Javi me puedes enviar mas informacion y fotos sobre la mesa de 4 efectos? Si se puede cambiar la carta elegida, el jarron por un marco de fotografia, etc? gracias

----------


## JL.GZ

> Solo diré que la tengo pendiente para arreglarla. 
> La compré.
> Funcionó en ensayos.
> Despues de dos meses dejó de funcionar.
> La tienda... (que me busque la vida) en verdad dijo... Ve a un chino y compra una batería, que seguro será eso el fallo.
> Por lo tanto, cuidado donde la compras, ya que hay quien pasa y piensa que ha vendido algo que cuesta lo que una piruleta...


Lee esto quizás te ayude mayico La garant&#237;a en la compra de productos - OCU, no se hace cuanto la has comprado y si aun la garantía estará en vigor, aun así reclama.
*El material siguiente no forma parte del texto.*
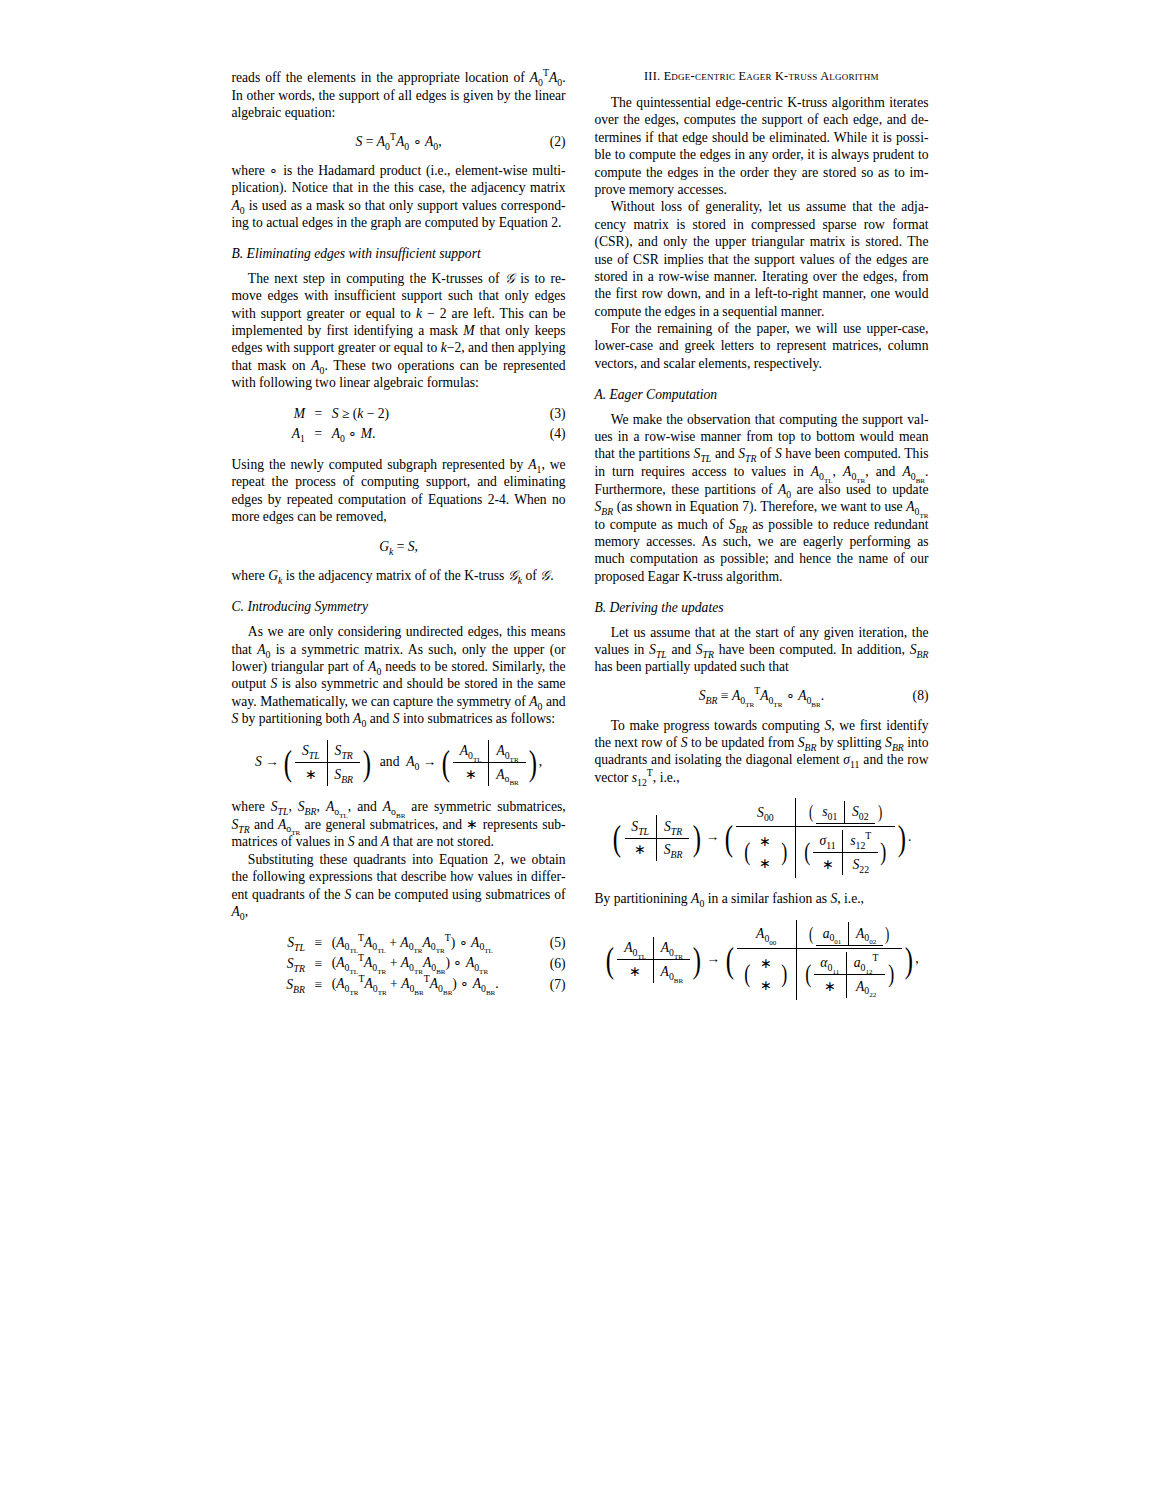reads off the elements in the appropriate location of A0TA0. In other words, the support of all edges is given by the linear algebraic equation:
S = A0TA0 ∘ A0, (2)
where ∘ is the Hadamard product (i.e., element-wise multiplication). Notice that in the this case, the adjacency matrix A0 is used as a mask so that only support values corresponding to actual edges in the graph are computed by Equation 2.
B. Eliminating edges with insufficient support
The next step in computing the K-trusses of 𝒢 is to remove edges with insufficient support such that only edges with support greater or equal to k − 2 are left. This can be implemented by first identifying a mask M that only keeps edges with support greater or equal to k−2, and then applying that mask on A0. These two operations can be represented with following two linear algebraic formulas:
M = S ≥ (k − 2) (3)
A1 = A0 ∘ M. (4)
Using the newly computed subgraph represented by A1, we repeat the process of computing support, and eliminating edges by repeated computation of Equations 2-4. When no more edges can be removed,
Gk = S,
where Gk is the adjacency matrix of of the K-truss 𝒢k of 𝒢.
C. Introducing Symmetry
As we are only considering undirected edges, this means that A0 is a symmetric matrix. As such, only the upper (or lower) triangular part of A0 needs to be stored. Similarly, the output S is also symmetric and should be stored in the same way. Mathematically, we can capture the symmetry of A0 and S by partitioning both A0 and S into submatrices as follows:
S → (
| S TL | S TR |
| ∗ | S BR |
) and A0 → (
| A 0 TL | A 0 TR |
| ∗ | A o BR |
) ,
where STL, SBR, AoTL, and AoBR are symmetric submatrices, STR and AoTR are general submatrices, and ∗ represents submatrices of values in S and A that are not stored.
Substituting these quadrants into Equation 2, we obtain the following expressions that describe how values in different quadrants of the S can be computed using submatrices of A0,
STL ≡ (A0TLTA0TL + A0TRA0TRT) ∘ A0TL (5)
STR ≡ (A0TLTA0TR + A0TRA0BR) ∘ A0TR (6)
SBR ≡ (A0TRTA0TR + A0BRTA0BR) ∘ A0BR. (7)
III. Edge-centric Eager K-truss Algorithm
The quintessential edge-centric K-truss algorithm iterates over the edges, computes the support of each edge, and determines if that edge should be eliminated. While it is possible to compute the edges in any order, it is always prudent to compute the edges in the order they are stored so as to improve memory accesses.
Without loss of generality, let us assume that the adjacency matrix is stored in compressed sparse row format (CSR), and only the upper triangular matrix is stored. The use of CSR implies that the support values of the edges are stored in a row-wise manner. Iterating over the edges, from the first row down, and in a left-to-right manner, one would compute the edges in a sequential manner.
For the remaining of the paper, we will use upper-case, lower-case and greek letters to represent matrices, column vectors, and scalar elements, respectively.
A. Eager Computation
We make the observation that computing the support values in a row-wise manner from top to bottom would mean that the partitions STL and STR of S have been computed. This in turn requires access to values in A0TL, A0TR, and A0BR. Furthermore, these partitions of A0 are also used to update SBR (as shown in Equation 7). Therefore, we want to use A0TR to compute as much of SBR as possible to reduce redundant memory accesses. As such, we are eagerly performing as much computation as possible; and hence the name of our proposed Eagar K-truss algorithm.
B. Deriving the updates
Let us assume that at the start of any given iteration, the values in STL and STR have been computed. In addition, SBR has been partially updated such that
SBR ≡ A0TRTA0TR ∘ A0BR. (8)
To make progress towards computing S, we first identify the next row of S to be updated from SBR by splitting SBR into quadrants and isolating the diagonal element σ11 and the row vector s12T, i.e.,
(
| S TL | S TR |
| ∗ | S BR |
) → (
| S 00 | ( / s 01 / S 02 / ) |
| ( / ∗ / / ∗ / ) | ( / σ 11 / s 12 T / / ∗ / S 22 / ) |
) .
By partitionining A0 in a similar fashion as S, i.e.,
(
| A 0 TL | A 0 TR |
| ∗ | A 0 BR |
) → (
| A 0 00 | ( / a 0 01 / A 0 02 / ) |
| ( / ∗ / / ∗ / ) | ( / α 0 11 / a 0 12 T / / ∗ / A 0 22 / ) |
) ,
En el caso de que sigan haciendo caso omiso y pases de denunciar, por lo menos habla con los moderadores de este foro y preguntales si como excepción puedes citar el nombre de la tienda (yo no lo considero publicidad) y esperemos que gracias a esto pierdan más dinero del que les costaría repararla o cambiarla. No pretendo frivolizar pero SI SE PUEDE!!!, suerte.

Saludos.

----------


## unicorn

yo estoy con JL
mayico deberias protestar, yo se que es una pu..da que no funcione una mesa... me tiene pasado

por cierto en cuanto tenga un ratín te miro lo del maletín (hablando de sistemas) que estoy a tope de trabajo

y a Magimaxi decirle que solicite una garantía por escrito, en vista de lo sucedido

----------


## unicorn

yo para evitar ese problema de si funciona o no funciona me fabriqué mi propia mesa, jejeje
http://www.magiapotagia.com/f36/mesa-multiefecto-35430/

----------


## mayico

Me pasa por confiado jiji.

Ahí tengo la mesa, me mandó a un chino a comprár una batería nueva. Y no dió mas señales y cambia de tema si lo llamaba. 
Ha pasado tiempo ya. Lo bueno sería viajar y verlo y hablarle.
Gracias igualmente.

----------